━━ Supplied data

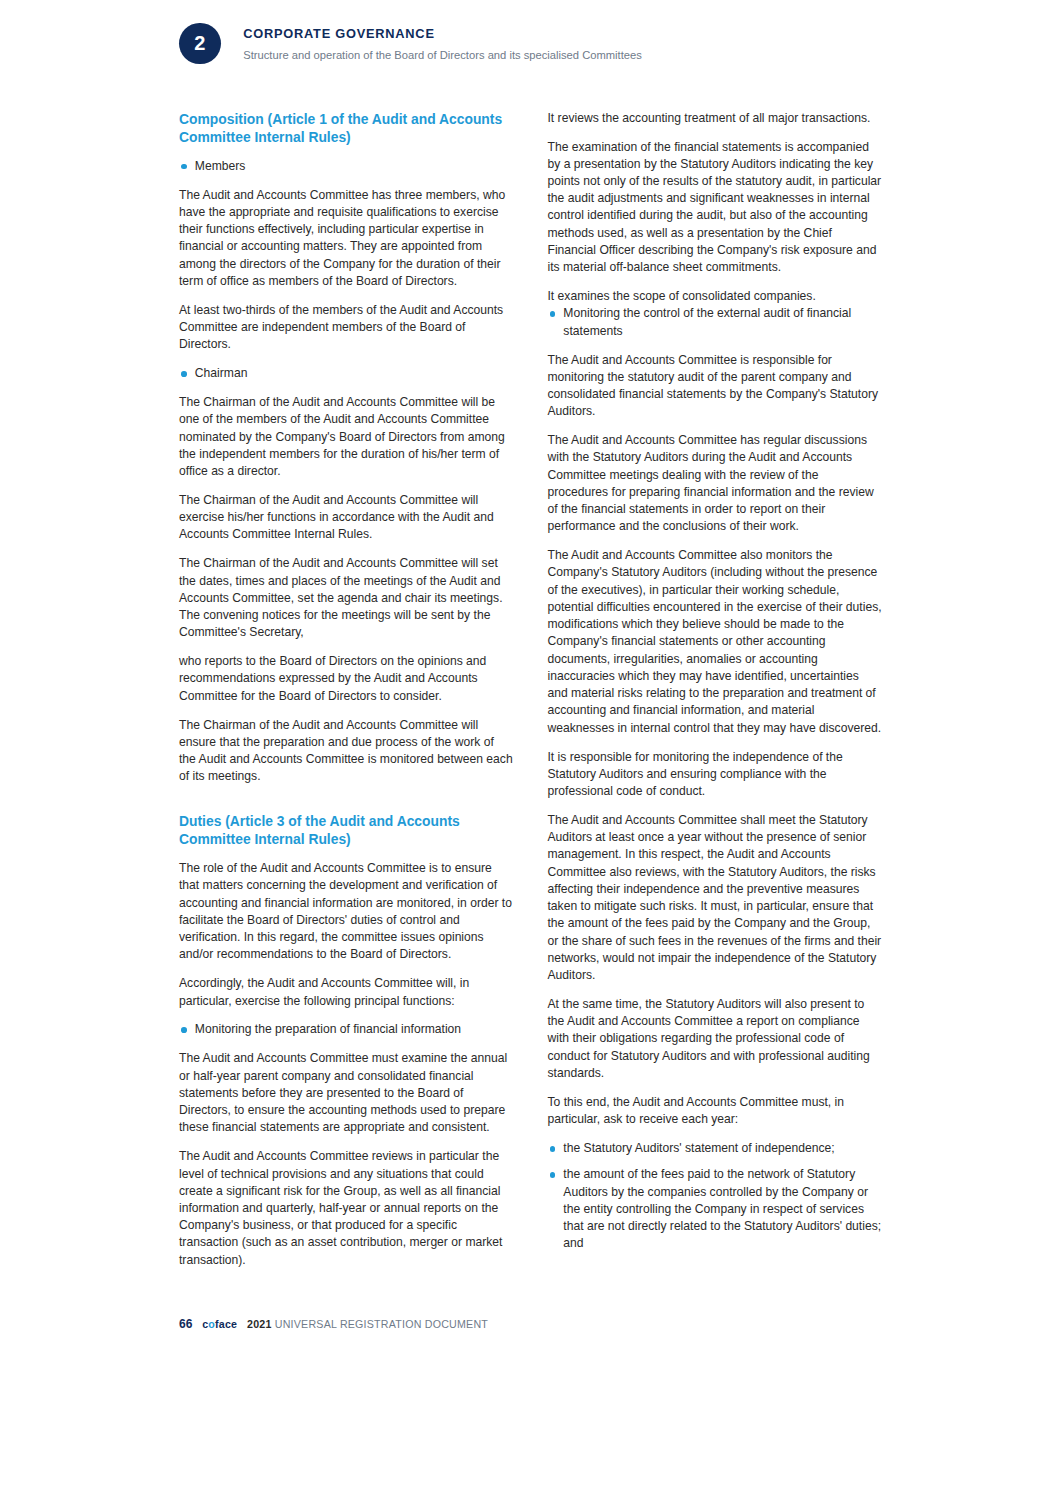2
Corporate Governance
Structure and operation of the Board of Directors and its specialised Committees
Composition (Article 1 of the Audit and Accounts Committee Internal Rules)
Members
The Audit and Accounts Committee has three members, who have the appropriate and requisite qualifications to exercise their functions effectively, including particular expertise in financial or accounting matters. They are appointed from among the directors of the Company for the duration of their term of office as members of the Board of Directors.
At least two-thirds of the members of the Audit and Accounts Committee are independent members of the Board of Directors.
Chairman
The Chairman of the Audit and Accounts Committee will be one of the members of the Audit and Accounts Committee nominated by the Company's Board of Directors from among the independent members for the duration of his/her term of office as a director.
The Chairman of the Audit and Accounts Committee will exercise his/her functions in accordance with the Audit and Accounts Committee Internal Rules.
The Chairman of the Audit and Accounts Committee will set the dates, times and places of the meetings of the Audit and Accounts Committee, set the agenda and chair its meetings. The convening notices for the meetings will be sent by the Committee's Secretary,
who reports to the Board of Directors on the opinions and recommendations expressed by the Audit and Accounts Committee for the Board of Directors to consider.
The Chairman of the Audit and Accounts Committee will ensure that the preparation and due process of the work of the Audit and Accounts Committee is monitored between each of its meetings.
Duties (Article 3 of the Audit and Accounts Committee Internal Rules)
The role of the Audit and Accounts Committee is to ensure that matters concerning the development and verification of accounting and financial information are monitored, in order to facilitate the Board of Directors' duties of control and verification. In this regard, the committee issues opinions and/or recommendations to the Board of Directors.
Accordingly, the Audit and Accounts Committee will, in particular, exercise the following principal functions:
Monitoring the preparation of financial information
The Audit and Accounts Committee must examine the annual or half-year parent company and consolidated financial statements before they are presented to the Board of Directors, to ensure the accounting methods used to prepare these financial statements are appropriate and consistent.
The Audit and Accounts Committee reviews in particular the level of technical provisions and any situations that could create a significant risk for the Group, as well as all financial information and quarterly, half-year or annual reports on the Company's business, or that produced for a specific transaction (such as an asset contribution, merger or market transaction).
It reviews the accounting treatment of all major transactions.
The examination of the financial statements is accompanied by a presentation by the Statutory Auditors indicating the key points not only of the results of the statutory audit, in particular the audit adjustments and significant weaknesses in internal control identified during the audit, but also of the accounting methods used, as well as a presentation by the Chief Financial Officer describing the Company's risk exposure and its material off-balance sheet commitments.
It examines the scope of consolidated companies.
Monitoring the control of the external audit of financial statements
The Audit and Accounts Committee is responsible for monitoring the statutory audit of the parent company and consolidated financial statements by the Company's Statutory Auditors.
The Audit and Accounts Committee has regular discussions with the Statutory Auditors during the Audit and Accounts Committee meetings dealing with the review of the procedures for preparing financial information and the review of the financial statements in order to report on their performance and the conclusions of their work.
The Audit and Accounts Committee also monitors the Company's Statutory Auditors (including without the presence of the executives), in particular their working schedule, potential difficulties encountered in the exercise of their duties, modifications which they believe should be made to the Company's financial statements or other accounting documents, irregularities, anomalies or accounting inaccuracies which they may have identified, uncertainties and material risks relating to the preparation and treatment of accounting and financial information, and material weaknesses in internal control that they may have discovered.
It is responsible for monitoring the independence of the Statutory Auditors and ensuring compliance with the professional code of conduct.
The Audit and Accounts Committee shall meet the Statutory Auditors at least once a year without the presence of senior management. In this respect, the Audit and Accounts Committee also reviews, with the Statutory Auditors, the risks affecting their independence and the preventive measures taken to mitigate such risks. It must, in particular, ensure that the amount of the fees paid by the Company and the Group, or the share of such fees in the revenues of the firms and their networks, would not impair the independence of the Statutory Auditors.
At the same time, the Statutory Auditors will also present to the Audit and Accounts Committee a report on compliance with their obligations regarding the professional code of conduct for Statutory Auditors and with professional auditing standards.
To this end, the Audit and Accounts Committee must, in particular, ask to receive each year:
the Statutory Auditors' statement of independence;
the amount of the fees paid to the network of Statutory Auditors by the companies controlled by the Company or the entity controlling the Company in respect of services that are not directly related to the Statutory Auditors' duties; and
66 coface 2021 UNIVERSAL REGISTRATION DOCUMENT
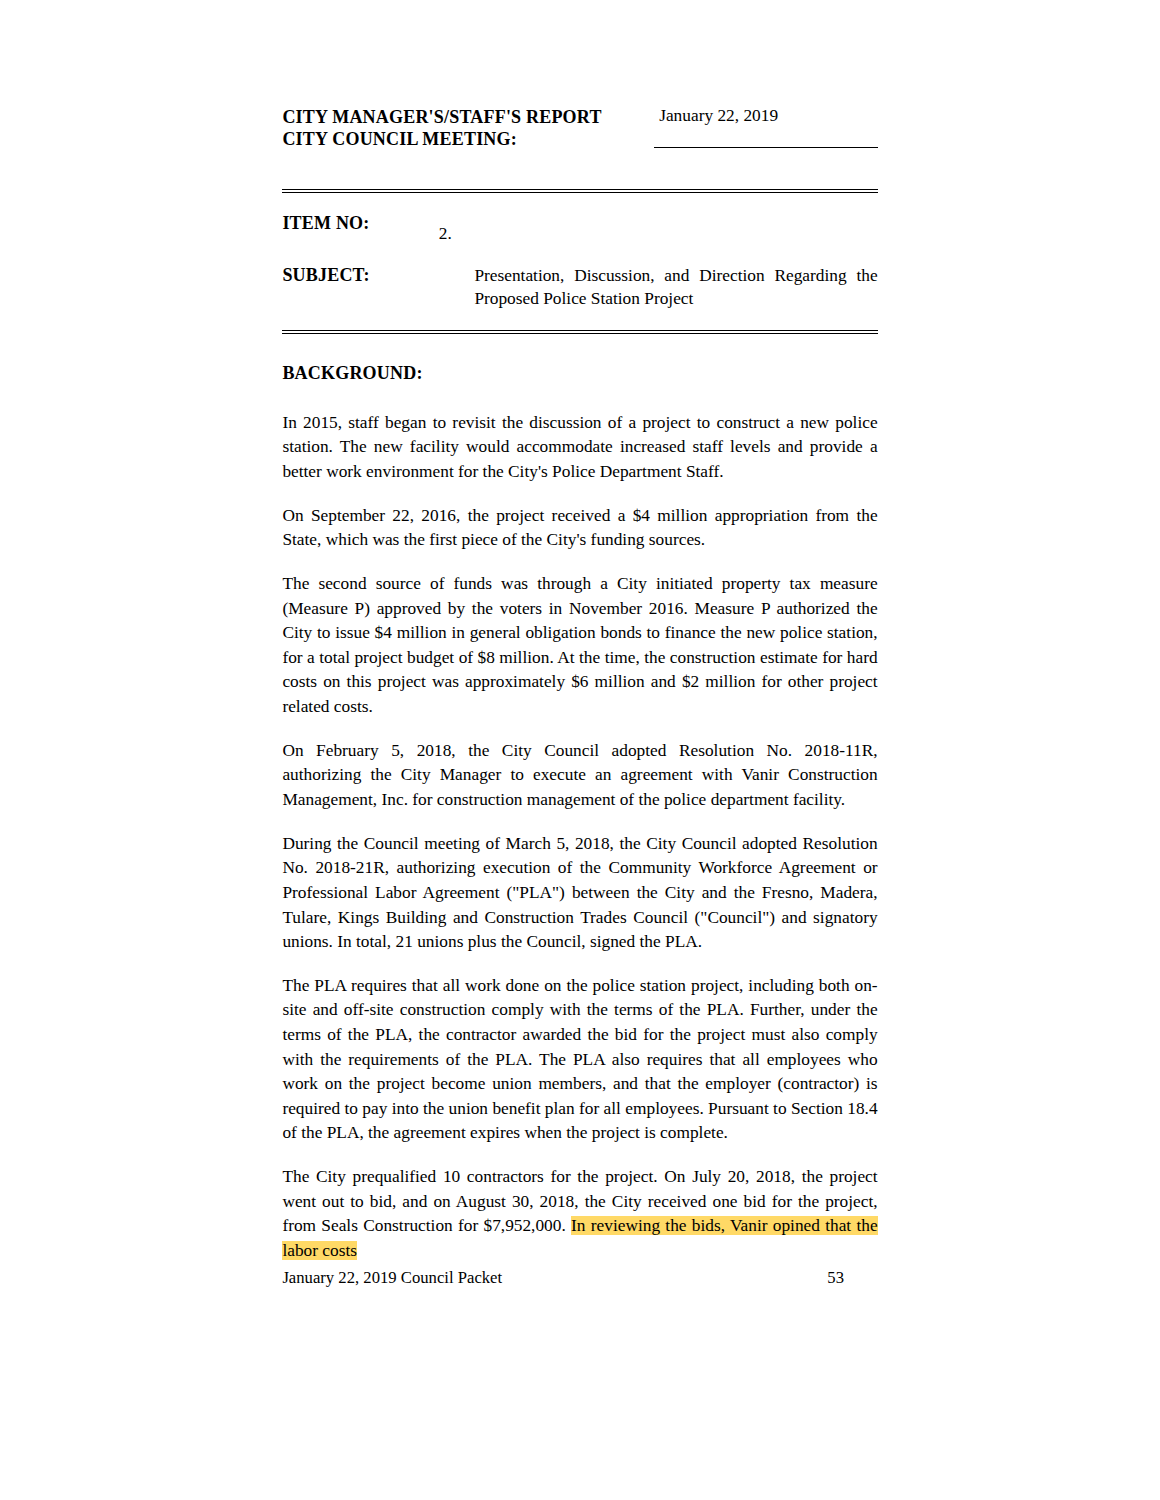CITY MANAGER'S/STAFF'S REPORT
CITY COUNCIL MEETING:
January 22, 2019
ITEM NO:
2.
SUBJECT:
Presentation, Discussion, and Direction Regarding the Proposed Police Station Project
BACKGROUND:
In 2015, staff began to revisit the discussion of a project to construct a new police station. The new facility would accommodate increased staff levels and provide a better work environment for the City's Police Department Staff.
On September 22, 2016, the project received a $4 million appropriation from the State, which was the first piece of the City's funding sources.
The second source of funds was through a City initiated property tax measure (Measure P) approved by the voters in November 2016. Measure P authorized the City to issue $4 million in general obligation bonds to finance the new police station, for a total project budget of $8 million. At the time, the construction estimate for hard costs on this project was approximately $6 million and $2 million for other project related costs.
On February 5, 2018, the City Council adopted Resolution No. 2018-11R, authorizing the City Manager to execute an agreement with Vanir Construction Management, Inc. for construction management of the police department facility.
During the Council meeting of March 5, 2018, the City Council adopted Resolution No. 2018-21R, authorizing execution of the Community Workforce Agreement or Professional Labor Agreement ("PLA") between the City and the Fresno, Madera, Tulare, Kings Building and Construction Trades Council ("Council") and signatory unions. In total, 21 unions plus the Council, signed the PLA.
The PLA requires that all work done on the police station project, including both on-site and off-site construction comply with the terms of the PLA. Further, under the terms of the PLA, the contractor awarded the bid for the project must also comply with the requirements of the PLA. The PLA also requires that all employees who work on the project become union members, and that the employer (contractor) is required to pay into the union benefit plan for all employees. Pursuant to Section 18.4 of the PLA, the agreement expires when the project is complete.
The City prequalified 10 contractors for the project. On July 20, 2018, the project went out to bid, and on August 30, 2018, the City received one bid for the project, from Seals Construction for $7,952,000. In reviewing the bids, Vanir opined that the labor costs
January 22, 2019 Council Packet
53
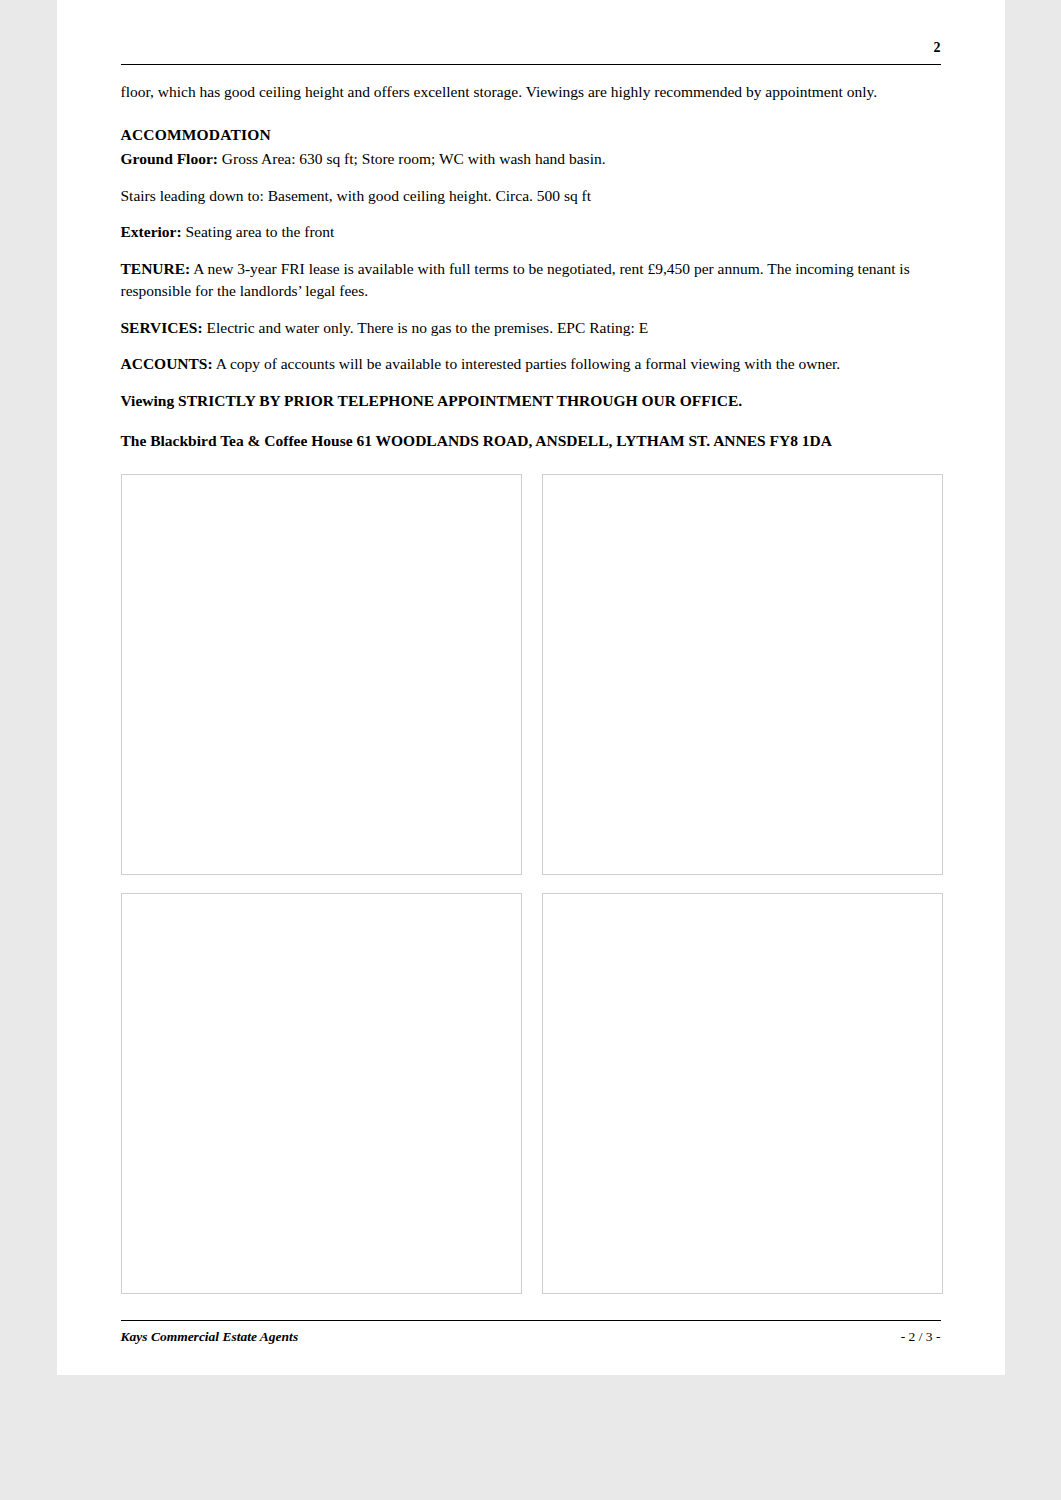2
floor, which has good ceiling height and offers excellent storage. Viewings are highly recommended by appointment only.
ACCOMMODATION
Ground Floor: Gross Area: 630 sq ft; Store room; WC with wash hand basin.
Stairs leading down to: Basement, with good ceiling height. Circa. 500 sq ft
Exterior: Seating area to the front
TENURE: A new 3-year FRI lease is available with full terms to be negotiated, rent £9,450 per annum. The incoming tenant is responsible for the landlords’ legal fees.
SERVICES: Electric and water only. There is no gas to the premises. EPC Rating: E
ACCOUNTS: A copy of accounts will be available to interested parties following a formal viewing with the owner.
Viewing STRICTLY BY PRIOR TELEPHONE APPOINTMENT THROUGH OUR OFFICE.
The Blackbird Tea & Coffee House 61 WOODLANDS ROAD, ANSDELL, LYTHAM ST. ANNES FY8 1DA
Kays Commercial Estate Agents - 2 / 3 -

━━━━

What the exercise asks: In the data above, which lines include "available"? Return those lines.

Answer box:
TENURE: A new 3-year FRI lease is available with full terms to be negotiated, rent £9,450 per annum. The incoming tenant is responsible for the landlords’ legal fees.
ACCOUNTS: A copy of accounts will be available to interested parties following a formal viewing with the owner.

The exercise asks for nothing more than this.